- EXTRACTED RECORDS -
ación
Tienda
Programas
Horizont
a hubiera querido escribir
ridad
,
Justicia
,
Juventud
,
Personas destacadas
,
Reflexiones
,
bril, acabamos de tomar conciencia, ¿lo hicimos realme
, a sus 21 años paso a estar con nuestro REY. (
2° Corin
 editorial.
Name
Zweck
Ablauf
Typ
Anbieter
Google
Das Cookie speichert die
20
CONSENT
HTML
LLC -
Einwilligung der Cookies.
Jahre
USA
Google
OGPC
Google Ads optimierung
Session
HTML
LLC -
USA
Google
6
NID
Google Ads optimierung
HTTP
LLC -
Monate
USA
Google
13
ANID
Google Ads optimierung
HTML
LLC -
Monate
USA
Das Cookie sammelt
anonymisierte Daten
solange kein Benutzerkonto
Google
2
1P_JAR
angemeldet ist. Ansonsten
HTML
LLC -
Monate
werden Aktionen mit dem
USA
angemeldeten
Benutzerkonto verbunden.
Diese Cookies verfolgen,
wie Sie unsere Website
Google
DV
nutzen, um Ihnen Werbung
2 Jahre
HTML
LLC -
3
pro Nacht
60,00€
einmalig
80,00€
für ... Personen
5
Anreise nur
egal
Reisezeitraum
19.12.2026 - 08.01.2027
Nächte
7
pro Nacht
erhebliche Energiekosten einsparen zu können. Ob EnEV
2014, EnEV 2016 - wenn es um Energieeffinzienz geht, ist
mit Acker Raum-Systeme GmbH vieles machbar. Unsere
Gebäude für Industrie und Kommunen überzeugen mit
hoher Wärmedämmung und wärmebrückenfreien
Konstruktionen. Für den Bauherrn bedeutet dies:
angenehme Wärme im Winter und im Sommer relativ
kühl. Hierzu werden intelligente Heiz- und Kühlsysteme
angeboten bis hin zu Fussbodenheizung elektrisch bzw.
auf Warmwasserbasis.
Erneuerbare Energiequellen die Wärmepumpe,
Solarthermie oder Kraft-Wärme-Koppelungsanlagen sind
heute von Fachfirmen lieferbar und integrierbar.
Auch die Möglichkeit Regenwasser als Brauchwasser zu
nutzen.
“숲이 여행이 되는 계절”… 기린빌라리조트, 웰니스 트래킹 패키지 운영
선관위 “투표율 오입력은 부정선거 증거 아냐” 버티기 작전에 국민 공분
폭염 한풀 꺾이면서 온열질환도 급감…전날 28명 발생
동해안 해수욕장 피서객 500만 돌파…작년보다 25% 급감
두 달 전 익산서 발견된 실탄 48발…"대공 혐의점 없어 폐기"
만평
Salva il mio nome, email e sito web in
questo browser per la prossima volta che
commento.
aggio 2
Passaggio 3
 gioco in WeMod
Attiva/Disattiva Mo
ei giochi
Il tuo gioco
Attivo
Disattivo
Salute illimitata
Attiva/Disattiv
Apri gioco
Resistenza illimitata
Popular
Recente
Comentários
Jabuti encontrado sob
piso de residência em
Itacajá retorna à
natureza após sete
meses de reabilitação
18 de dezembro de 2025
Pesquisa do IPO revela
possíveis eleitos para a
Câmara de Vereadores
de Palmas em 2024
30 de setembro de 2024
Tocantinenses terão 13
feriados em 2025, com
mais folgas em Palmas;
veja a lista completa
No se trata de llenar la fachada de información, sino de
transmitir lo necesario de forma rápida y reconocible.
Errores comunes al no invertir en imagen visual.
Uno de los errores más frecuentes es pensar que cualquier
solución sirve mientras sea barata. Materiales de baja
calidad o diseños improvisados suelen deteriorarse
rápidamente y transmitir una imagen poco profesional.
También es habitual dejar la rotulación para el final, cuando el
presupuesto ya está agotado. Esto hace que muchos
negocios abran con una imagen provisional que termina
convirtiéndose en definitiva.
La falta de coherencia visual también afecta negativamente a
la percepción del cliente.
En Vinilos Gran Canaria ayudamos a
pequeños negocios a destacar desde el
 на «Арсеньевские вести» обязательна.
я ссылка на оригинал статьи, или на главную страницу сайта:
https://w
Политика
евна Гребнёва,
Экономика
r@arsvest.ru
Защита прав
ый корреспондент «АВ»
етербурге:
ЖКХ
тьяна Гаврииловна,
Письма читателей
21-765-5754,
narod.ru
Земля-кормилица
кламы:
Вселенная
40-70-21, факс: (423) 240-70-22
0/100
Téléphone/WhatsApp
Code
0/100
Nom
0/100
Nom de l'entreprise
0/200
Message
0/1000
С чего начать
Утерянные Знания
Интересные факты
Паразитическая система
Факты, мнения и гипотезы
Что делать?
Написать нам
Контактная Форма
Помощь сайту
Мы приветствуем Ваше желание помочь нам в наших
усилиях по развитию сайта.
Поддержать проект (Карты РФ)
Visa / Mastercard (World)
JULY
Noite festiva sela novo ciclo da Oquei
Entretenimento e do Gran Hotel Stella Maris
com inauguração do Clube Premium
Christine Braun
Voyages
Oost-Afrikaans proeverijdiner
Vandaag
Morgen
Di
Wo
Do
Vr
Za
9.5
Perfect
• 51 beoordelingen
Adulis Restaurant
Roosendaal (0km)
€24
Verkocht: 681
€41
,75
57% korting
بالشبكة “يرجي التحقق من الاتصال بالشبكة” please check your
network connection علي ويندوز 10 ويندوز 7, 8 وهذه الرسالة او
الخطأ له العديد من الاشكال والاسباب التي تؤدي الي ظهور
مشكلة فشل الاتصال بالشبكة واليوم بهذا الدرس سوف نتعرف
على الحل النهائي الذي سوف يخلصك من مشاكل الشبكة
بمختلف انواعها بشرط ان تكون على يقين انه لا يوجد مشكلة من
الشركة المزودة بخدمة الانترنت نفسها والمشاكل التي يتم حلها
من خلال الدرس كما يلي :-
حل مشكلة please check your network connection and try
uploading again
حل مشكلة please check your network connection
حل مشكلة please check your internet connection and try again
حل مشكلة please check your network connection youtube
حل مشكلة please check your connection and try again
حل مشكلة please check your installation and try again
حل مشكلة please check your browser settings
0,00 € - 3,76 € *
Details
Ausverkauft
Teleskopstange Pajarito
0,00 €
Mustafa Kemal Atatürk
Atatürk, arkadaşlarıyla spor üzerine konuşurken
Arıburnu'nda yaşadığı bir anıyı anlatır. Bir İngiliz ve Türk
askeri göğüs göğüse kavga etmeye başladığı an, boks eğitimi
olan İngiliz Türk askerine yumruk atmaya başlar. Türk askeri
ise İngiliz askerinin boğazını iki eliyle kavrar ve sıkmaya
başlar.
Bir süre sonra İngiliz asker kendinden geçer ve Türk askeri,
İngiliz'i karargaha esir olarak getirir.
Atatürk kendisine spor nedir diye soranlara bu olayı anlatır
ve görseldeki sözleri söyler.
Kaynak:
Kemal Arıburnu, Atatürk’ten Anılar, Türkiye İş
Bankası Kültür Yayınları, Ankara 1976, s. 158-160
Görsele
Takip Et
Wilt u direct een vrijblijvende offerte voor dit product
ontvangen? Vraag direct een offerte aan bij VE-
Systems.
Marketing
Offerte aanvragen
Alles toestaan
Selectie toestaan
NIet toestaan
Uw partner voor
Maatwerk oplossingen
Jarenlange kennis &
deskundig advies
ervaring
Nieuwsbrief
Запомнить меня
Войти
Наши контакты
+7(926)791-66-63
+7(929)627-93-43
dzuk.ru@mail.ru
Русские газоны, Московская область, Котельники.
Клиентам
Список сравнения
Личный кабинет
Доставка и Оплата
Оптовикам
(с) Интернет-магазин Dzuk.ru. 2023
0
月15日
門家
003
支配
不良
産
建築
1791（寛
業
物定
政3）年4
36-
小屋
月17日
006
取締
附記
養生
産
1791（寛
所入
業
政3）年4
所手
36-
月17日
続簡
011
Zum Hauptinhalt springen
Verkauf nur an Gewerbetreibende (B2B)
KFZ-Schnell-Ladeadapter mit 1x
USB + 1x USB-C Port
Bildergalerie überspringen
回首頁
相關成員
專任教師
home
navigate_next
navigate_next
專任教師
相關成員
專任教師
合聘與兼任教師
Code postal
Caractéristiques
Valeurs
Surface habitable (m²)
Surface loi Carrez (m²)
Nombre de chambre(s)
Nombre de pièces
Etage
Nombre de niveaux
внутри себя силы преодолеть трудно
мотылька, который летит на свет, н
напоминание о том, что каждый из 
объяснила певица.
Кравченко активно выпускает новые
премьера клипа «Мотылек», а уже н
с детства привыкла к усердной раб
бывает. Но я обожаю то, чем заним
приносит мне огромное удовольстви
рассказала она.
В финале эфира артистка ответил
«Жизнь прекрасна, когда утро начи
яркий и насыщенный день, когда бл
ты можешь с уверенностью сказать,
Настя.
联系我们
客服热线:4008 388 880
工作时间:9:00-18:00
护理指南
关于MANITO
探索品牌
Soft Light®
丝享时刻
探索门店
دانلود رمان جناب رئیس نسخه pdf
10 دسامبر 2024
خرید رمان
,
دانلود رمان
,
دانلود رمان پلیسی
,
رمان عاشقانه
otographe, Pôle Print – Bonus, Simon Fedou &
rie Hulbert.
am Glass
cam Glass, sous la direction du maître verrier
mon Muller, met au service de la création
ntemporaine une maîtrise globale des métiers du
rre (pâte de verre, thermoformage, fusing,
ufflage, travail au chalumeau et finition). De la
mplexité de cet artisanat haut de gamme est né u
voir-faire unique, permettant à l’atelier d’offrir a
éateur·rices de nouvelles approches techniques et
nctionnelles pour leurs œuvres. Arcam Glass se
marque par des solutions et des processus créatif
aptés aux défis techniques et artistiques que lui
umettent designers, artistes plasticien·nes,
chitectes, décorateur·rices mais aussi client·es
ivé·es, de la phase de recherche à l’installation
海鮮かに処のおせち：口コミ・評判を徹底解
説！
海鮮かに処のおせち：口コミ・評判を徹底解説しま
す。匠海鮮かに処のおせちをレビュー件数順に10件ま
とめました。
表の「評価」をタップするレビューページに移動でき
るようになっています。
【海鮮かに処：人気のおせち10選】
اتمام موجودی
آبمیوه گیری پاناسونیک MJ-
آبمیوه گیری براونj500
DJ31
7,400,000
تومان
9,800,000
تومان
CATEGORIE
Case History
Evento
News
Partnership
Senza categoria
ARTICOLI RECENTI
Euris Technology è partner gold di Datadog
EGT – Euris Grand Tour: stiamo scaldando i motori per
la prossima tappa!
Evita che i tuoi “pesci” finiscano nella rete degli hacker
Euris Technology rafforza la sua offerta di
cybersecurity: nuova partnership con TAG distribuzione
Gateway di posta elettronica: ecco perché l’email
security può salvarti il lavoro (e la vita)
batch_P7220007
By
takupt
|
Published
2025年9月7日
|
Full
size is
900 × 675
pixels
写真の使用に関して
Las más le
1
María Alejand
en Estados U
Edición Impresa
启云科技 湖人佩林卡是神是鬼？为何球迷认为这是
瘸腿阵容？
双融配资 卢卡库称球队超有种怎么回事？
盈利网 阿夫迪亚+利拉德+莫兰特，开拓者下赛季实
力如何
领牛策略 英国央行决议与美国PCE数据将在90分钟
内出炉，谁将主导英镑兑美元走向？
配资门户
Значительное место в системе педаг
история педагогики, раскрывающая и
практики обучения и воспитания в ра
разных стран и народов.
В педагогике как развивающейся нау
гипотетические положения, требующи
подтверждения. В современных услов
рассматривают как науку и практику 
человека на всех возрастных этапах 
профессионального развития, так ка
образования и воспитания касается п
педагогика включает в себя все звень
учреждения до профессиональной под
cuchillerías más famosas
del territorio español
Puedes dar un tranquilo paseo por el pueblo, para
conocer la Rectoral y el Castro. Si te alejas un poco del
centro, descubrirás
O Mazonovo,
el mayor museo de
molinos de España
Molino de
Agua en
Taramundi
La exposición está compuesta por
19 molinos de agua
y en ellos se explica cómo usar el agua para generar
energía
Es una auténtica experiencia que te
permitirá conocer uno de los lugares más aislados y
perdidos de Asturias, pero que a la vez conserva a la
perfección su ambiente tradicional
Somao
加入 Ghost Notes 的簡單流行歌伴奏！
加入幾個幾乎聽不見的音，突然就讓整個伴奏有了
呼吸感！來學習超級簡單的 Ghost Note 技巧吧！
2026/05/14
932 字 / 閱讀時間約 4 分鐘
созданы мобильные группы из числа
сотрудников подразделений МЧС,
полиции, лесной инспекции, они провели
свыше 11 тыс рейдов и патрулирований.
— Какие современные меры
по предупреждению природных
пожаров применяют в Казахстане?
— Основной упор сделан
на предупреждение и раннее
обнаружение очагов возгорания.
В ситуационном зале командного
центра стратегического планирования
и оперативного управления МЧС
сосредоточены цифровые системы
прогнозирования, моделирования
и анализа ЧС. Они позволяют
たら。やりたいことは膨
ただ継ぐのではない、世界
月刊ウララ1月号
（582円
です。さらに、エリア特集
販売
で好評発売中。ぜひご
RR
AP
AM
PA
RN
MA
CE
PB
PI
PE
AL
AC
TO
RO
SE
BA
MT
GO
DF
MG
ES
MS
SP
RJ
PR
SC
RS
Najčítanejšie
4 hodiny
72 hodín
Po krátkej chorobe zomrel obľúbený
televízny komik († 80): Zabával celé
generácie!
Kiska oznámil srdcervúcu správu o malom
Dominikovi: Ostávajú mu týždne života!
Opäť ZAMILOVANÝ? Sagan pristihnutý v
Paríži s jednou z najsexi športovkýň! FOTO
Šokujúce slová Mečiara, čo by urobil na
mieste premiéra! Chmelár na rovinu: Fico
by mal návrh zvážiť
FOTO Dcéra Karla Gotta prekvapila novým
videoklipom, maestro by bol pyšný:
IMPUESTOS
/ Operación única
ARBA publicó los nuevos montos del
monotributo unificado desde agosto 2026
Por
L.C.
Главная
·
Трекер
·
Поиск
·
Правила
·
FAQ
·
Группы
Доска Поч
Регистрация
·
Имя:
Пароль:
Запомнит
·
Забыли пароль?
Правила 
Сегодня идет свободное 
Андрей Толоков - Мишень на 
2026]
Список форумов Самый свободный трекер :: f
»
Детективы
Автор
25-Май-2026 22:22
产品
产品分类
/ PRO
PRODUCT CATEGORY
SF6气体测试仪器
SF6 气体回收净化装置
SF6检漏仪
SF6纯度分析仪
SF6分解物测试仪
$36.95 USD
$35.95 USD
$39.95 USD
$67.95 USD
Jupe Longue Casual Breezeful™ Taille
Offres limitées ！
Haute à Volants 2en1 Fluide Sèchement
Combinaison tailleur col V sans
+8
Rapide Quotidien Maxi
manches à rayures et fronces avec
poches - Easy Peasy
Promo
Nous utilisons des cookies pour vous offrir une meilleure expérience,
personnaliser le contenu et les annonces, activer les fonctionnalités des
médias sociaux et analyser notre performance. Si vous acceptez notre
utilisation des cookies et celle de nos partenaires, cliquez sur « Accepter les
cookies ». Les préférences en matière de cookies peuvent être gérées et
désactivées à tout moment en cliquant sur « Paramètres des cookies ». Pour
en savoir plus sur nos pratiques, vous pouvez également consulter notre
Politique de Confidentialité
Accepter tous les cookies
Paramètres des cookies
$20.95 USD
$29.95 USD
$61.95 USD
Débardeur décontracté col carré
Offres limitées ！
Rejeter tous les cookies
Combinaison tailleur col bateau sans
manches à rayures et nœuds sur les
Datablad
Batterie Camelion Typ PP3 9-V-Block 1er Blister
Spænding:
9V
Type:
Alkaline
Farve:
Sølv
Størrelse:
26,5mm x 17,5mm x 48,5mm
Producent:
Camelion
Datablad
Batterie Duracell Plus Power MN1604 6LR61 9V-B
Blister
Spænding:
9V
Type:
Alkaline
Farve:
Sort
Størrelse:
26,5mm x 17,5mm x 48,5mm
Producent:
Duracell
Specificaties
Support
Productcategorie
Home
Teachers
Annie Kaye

- TASK ITEM -
Reproduce the rows above verbatim, starting at the first line and ending with the line that contains "mit Acker Raum-Systeme", including both of those lines.

- FINAL ANSWER -
ación
Tienda
Programas
Horizont
a hubiera querido escribir
ridad
,
Justicia
,
Juventud
,
Personas destacadas
,
Reflexiones
,
bril, acabamos de tomar conciencia, ¿lo hicimos realme
, a sus 21 años paso a estar con nuestro REY. (
2° Corin
 editorial.
Name
Zweck
Ablauf
Typ
Anbieter
Google
Das Cookie speichert die
20
CONSENT
HTML
LLC -
Einwilligung der Cookies.
Jahre
USA
Google
OGPC
Google Ads optimierung
Session
HTML
LLC -
USA
Google
6
NID
Google Ads optimierung
HTTP
LLC -
Monate
USA
Google
13
ANID
Google Ads optimierung
HTML
LLC -
Monate
USA
Das Cookie sammelt
anonymisierte Daten
solange kein Benutzerkonto
Google
2
1P_JAR
angemeldet ist. Ansonsten
HTML
LLC -
Monate
werden Aktionen mit dem
USA
angemeldeten
Benutzerkonto verbunden.
Diese Cookies verfolgen,
wie Sie unsere Website
Google
DV
nutzen, um Ihnen Werbung
2 Jahre
HTML
LLC -
3
pro Nacht
60,00€
einmalig
80,00€
für ... Personen
5
Anreise nur
egal
Reisezeitraum
19.12.2026 - 08.01.2027
Nächte
7
pro Nacht
erhebliche Energiekosten einsparen zu können. Ob EnEV
2014, EnEV 2016 - wenn es um Energieeffinzienz geht, ist
mit Acker Raum-Systeme GmbH vieles machbar. Unsere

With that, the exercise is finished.